Methods. All randomized-controlled trials that compared active drug versus placebo for dysthymic patients were included. Pooled relative risks (RR) and 95% confidence intervals (CI) were calculated with the Random Effect Model method. Where possible, number needed to treat and number needed to harm were estimated.

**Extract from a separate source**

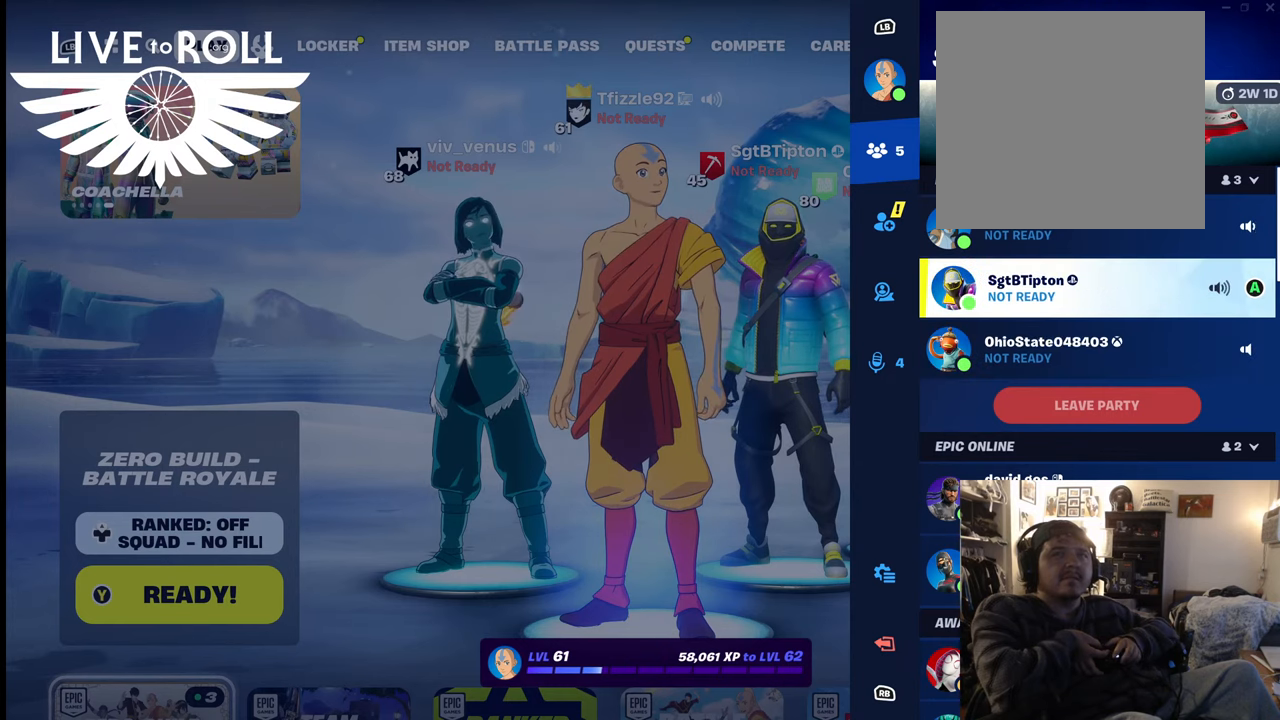
{"buttons": [], "left_stick": "up", "right_stick": "center", "events": [[334, "left_stick", "center"], [500, "left_stick", "up"]]}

Results. Fifteen trials were included for the main comparisons. Similar results were obtained in terms of efficacy for different groups of drugs, such as tricyclic (TCA), selective serotonin reuptake inhibitors (SSRI), monoamine oxidase inhibitors (MAOI) and other drugs (sulpiride, amineptine, and ritanserin). The pooled RR treatment response was 0·68 (95% CI 0·59–0·78) for TCA, 0·64 (95% CI 0·55–0·74) for SSRIs, 0·59 (95% CI 0·48–0·71) for MAOIs. Other drugs (amisulpride, amineptine and ritanserin) showed similar results. Patients treated on TCA were more likely to report adverse events, compared with placebo. There were no differences in response to active treatment when dysthymia was compared to either dysthymia plus major depression or briefer non-major depressive states.
Conclusions. Drug treatment appears to be effective in the short-term management of dysthymic disorder. The choice of drug should take into account specific side-effects profile of each drug.